Julia’s Nebraska Story

I have lived in Nebraska my whole life. I grew up a few miles outside of Johnson and graduated high school from Johnson-Brock. In 2014, I headed off to the University of Nebraska–Lincoln, trading a town with about nine total streets for one with more than 400 stoplights! The marketing agency I work for is headquartered in the Lincoln Haymarket, but its unique rural ties allow me to split my time between the capital city and Auburn, Neb., which is great, because my heart will always live in Nemaha County!

What do you hope to gain?

I was a communications intern for the Rural Futures Institute in college. I would love to help foster the same growth and development I experienced being a part of the program.

Why do you think it important community leaders have this type of experience in terms of inclusive leadership development?

The key to positive community growth is inclusion — of both people and diverse ideas. I think it’s important as a leader to foster that inclusion and make the best effort possible to help the community thrive.

Why is this contribution of students from the University of Nebraska significant to you and your community?

It sounds cliché to say, but it truly is always great to get young people in the door to pour their time and ideas into a community. Even though rural communities are the heartbeat of Nebraska, they don’t usually receive that type of investment.

I also think it’s important for University of Nebraska students to experience the vibrance of rural Nebraska. Some of them may be familiar with what it’s like to live in a rural area, but for others it could be incredibly eye-opening.

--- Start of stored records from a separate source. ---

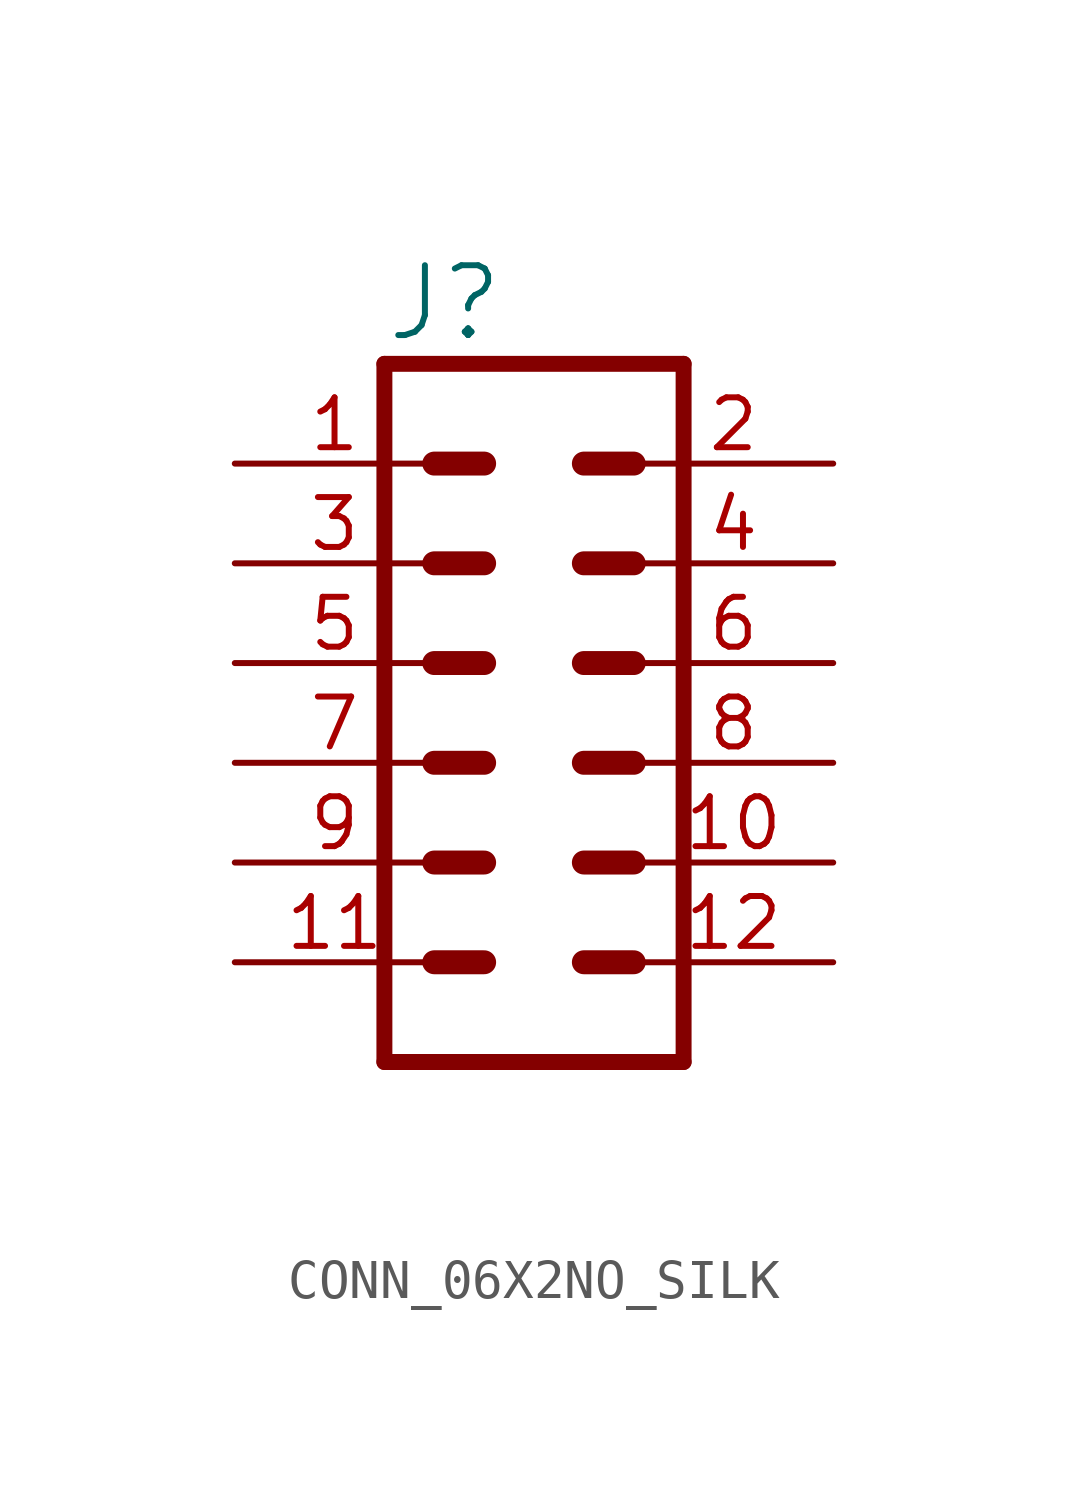
<source format=kicad_sym>
(kicad_symbol_lib
  (version 20231120)
  (generator "kicad_symbol_editor")
  (generator_version "8.0")
  (symbol "CONN_06X2NO_SILK"
    (property "Reference" "J"
      (at -1.27 15.748 0)
      (effects (font (size 1.778 1.778)) (justify left bottom)))
    (property "Value" ""
      (at -1.27 -4.826 0)
      (effects (font (size 1.778 1.778)) (justify left bottom)))
    (property "ki_locked" ""
      (at 0 0 0)
      (effects (font (size 1.27 1.27))))
    (symbol "CONN_06X2NO_SILK_1_0"
      (polyline (pts (xy -1.27 15.24) (xy -1.27 -2.54)) (stroke (width 0.406) (type solid)) (fill (type none)))
      (polyline (pts (xy -1.27 15.24) (xy 6.35 15.24)) (stroke (width 0.406) (type solid)) (fill (type none)))
      (polyline (pts (xy 1.27 0) (xy 0 0)) (stroke (width 0.61) (type solid)) (fill (type none)))
      (polyline (pts (xy 1.27 2.54) (xy 0 2.54)) (stroke (width 0.61) (type solid)) (fill (type none)))
      (polyline (pts (xy 1.27 5.08) (xy 0 5.08)) (stroke (width 0.61) (type solid)) (fill (type none)))
      (polyline (pts (xy 1.27 7.62) (xy 0 7.62)) (stroke (width 0.61) (type solid)) (fill (type none)))
      (polyline (pts (xy 1.27 10.16) (xy 0 10.16)) (stroke (width 0.61) (type solid)) (fill (type none)))
      (polyline (pts (xy 1.27 12.7) (xy 0 12.7)) (stroke (width 0.61) (type solid)) (fill (type none)))
      (polyline (pts (xy 3.81 0) (xy 5.08 0)) (stroke (width 0.61) (type solid)) (fill (type none)))
      (polyline (pts (xy 3.81 2.54) (xy 5.08 2.54)) (stroke (width 0.61) (type solid)) (fill (type none)))
      (polyline (pts (xy 3.81 5.08) (xy 5.08 5.08)) (stroke (width 0.61) (type solid)) (fill (type none)))
      (polyline (pts (xy 3.81 7.62) (xy 5.08 7.62)) (stroke (width 0.61) (type solid)) (fill (type none)))
      (polyline (pts (xy 3.81 10.16) (xy 5.08 10.16)) (stroke (width 0.61) (type solid)) (fill (type none)))
      (polyline (pts (xy 3.81 12.7) (xy 5.08 12.7)) (stroke (width 0.61) (type solid)) (fill (type none)))
      (polyline (pts (xy 6.35 -2.54) (xy -1.27 -2.54)) (stroke (width 0.406) (type solid)) (fill (type none)))
      (polyline (pts (xy 6.35 -2.54) (xy 6.35 15.24)) (stroke (width 0.406) (type solid)) (fill (type none)))
      (pin passive line (at -5.08 12.7 0) (length 5.08) (name "1" (effects (font (size 0 0)))) (number "1" (effects (font (size 1.27 1.27)))))
      (pin passive line (at 10.16 2.54 180) (length 5.08) (name "10" (effects (font (size 0 0)))) (number "10" (effects (font (size 1.27 1.27)))))
      (pin passive line (at -5.08 0 0) (length 5.08) (name "11" (effects (font (size 0 0)))) (number "11" (effects (font (size 1.27 1.27)))))
      (pin passive line (at 10.16 0 180) (length 5.08) (name "12" (effects (font (size 0 0)))) (number "12" (effects (font (size 1.27 1.27)))))
      (pin passive line (at 10.16 12.7 180) (length 5.08) (name "2" (effects (font (size 0 0)))) (number "2" (effects (font (size 1.27 1.27)))))
      (pin passive line (at -5.08 10.16 0) (length 5.08) (name "3" (effects (font (size 0 0)))) (number "3" (effects (font (size 1.27 1.27)))))
      (pin passive line (at 10.16 10.16 180) (length 5.08) (name "4" (effects (font (size 0 0)))) (number "4" (effects (font (size 1.27 1.27)))))
      (pin passive line (at -5.08 7.62 0) (length 5.08) (name "5" (effects (font (size 0 0)))) (number "5" (effects (font (size 1.27 1.27)))))
      (pin passive line (at 10.16 7.62 180) (length 5.08) (name "6" (effects (font (size 0 0)))) (number "6" (effects (font (size 1.27 1.27)))))
      (pin passive line (at -5.08 5.08 0) (length 5.08) (name "7" (effects (font (size 0 0)))) (number "7" (effects (font (size 1.27 1.27)))))
      (pin passive line (at 10.16 5.08 180) (length 5.08) (name "8" (effects (font (size 0 0)))) (number "8" (effects (font (size 1.27 1.27)))))
      (pin passive line (at -5.08 2.54 0) (length 5.08) (name "9" (effects (font (size 0 0)))) (number "9" (effects (font (size 1.27 1.27))))))))
</source>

In this age of technology, the opportunities for young people in rural America are real and truly endless, and it’s important that we make the time and commitment to cultivate those opportunities so that they don’t fall behind or shrivel up.

Why is rural important?

Perhaps I’m biased, but to me, rural is the backbone and the heart beat of the United States. It is home to the ag cycle that produces our food, and it is quickly becoming the hub for cleaner energy and renewable plastic solutions. That doesn’t mean that rural America is without its setbacks. It’s important that we develop and protect the opportunities and resources that exist in rural, while continuing to work toward solutions for issues such as access to health care and broadband. A thriving rural U.S. is in the best interest of everyone.

Why does now provide tremendous opportunity to move rural communities forward?

With the rapidly changing landscape of agriculture and job availability, the reality is that the population of many rural communities is both aging and shrinking. I believe that by capitalizing on changes in technology and seizing rural broadband opportunities, we can start to shift those trends. As the job market changes, more and more young people have the ability to work from anywhere — so why not work in the middle of everywhere? There are hundreds of reasons to choose rural — including, but not limited to, a lower cost of living, safe neighborhoods, clean air, vibrant community spirit and more.